The process is deceivingly simple. Strip down, lather with moisturizing bronzer cream and step into the illuminated coffin, which I like to think of as Spring Break in a box. The music and lights in the box are mesmerizing enough to make you think that you are at your own club Hollywood tan -- but take care not to bump and grind to zealously.
Unlike an authentic spring break tanning experience, one should not get too comfortable while soaking up the U.V. rays. The HT-60 is NOT a vertical lounge chair. Lean up too closely against the floor to ceiling bulbs and you will be limping around with over exaggerated stretch marks on your ass -- the same one's you tried to tan off to begin with. Looking at the world through "Winkies" (overpriced foil eye protection you can buy at the front counter at Hollywood) has made me see things in a totally different light. This may also be because the little guys protected shit, and let the tan bulbs scar my retinas.
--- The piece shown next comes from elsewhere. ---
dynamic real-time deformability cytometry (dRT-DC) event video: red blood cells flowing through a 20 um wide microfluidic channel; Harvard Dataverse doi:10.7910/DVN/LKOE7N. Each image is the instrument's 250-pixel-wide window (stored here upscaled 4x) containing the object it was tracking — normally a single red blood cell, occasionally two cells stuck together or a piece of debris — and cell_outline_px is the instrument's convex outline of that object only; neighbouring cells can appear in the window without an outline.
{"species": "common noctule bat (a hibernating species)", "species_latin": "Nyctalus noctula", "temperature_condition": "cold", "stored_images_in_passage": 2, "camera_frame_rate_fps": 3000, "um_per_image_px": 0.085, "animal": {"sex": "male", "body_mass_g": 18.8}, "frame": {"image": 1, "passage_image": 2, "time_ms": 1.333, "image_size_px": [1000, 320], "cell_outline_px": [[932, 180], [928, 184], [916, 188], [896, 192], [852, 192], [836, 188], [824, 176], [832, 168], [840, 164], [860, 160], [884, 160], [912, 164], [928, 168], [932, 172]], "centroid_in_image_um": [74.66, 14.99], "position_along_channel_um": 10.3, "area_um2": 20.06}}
The HT-60 is a serious piece of machinery and should by no means be operated while tanned.
In order to properly perform this experiment, and to avoid carcinogens, I (Yona) went for the ultramodern spray tan. Unfortunately, when in the spray tanning booth, one is instructed to keep one's mouth closed for the entire time the spray is going off -- six seconds. If you're a smoker, chances are not breathing for six seconds will be nearly impossible, and God knows what poisons lie in the UV Free Six Second Tan solution, so the whole health and safety aspect becomes moot. Since this was my first time tanning, I was required to watch a highly sexualized instructional video, reminiscent of sights at real Spring Break locales. Still, once in the booth, the similarities between Hollywood Tan and Cabo Saint Lucas ended. In a small metal room I stripped naked, covered my dry-skinned areas with lotion, pressed a button and then got sprayed with an awful smelling potion. Much angst preceded, and followed, the procedure, and I came out looking slightly browner, but smelling like B.O. masked under deodorant. Basically, my whole body turned into my armpit, only darker. Plus, I now feel like the kind of person who spray tans. I don't know which was worst for my self-image -- the smell, the emotional baggage or the streaky skin that resulted from the tears that began forming moments after exiting Hollywood.
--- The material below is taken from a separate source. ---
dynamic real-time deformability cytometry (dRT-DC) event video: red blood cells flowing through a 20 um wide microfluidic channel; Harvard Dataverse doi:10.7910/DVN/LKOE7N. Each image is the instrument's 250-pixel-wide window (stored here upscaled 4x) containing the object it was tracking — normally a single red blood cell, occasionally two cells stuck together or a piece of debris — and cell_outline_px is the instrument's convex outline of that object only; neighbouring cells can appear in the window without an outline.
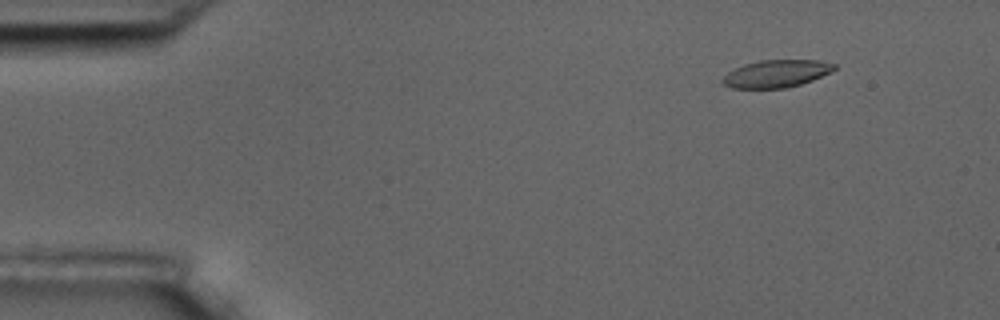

For those of you not lucky enough to be naturally tan, or to be going to somewhere warm for Spring Break (peasants!), who will be forced to become Tanorexics in training, we have some tips so that you'll go from being a Tanateur to Tantastic in days (or seconds, if you choose to spray). First of all, watch how much time you spend in an ultraviolet booth -- as Gena will attest, you have the potential to become one giant freckle. (Her internal organs are still asizzle.) Also, don't do hot yoga after spray tanning, or you'll turn camo. Wear a disguise, because nothing is worse than being exposed for your faux sun exposure. If you're a tanthlete preparing for a tanathon, stick with spray, 'coz there's less potential for permanent damage. Most importantly, whatever the results, don't cry, or you risk pain and streakage, or both.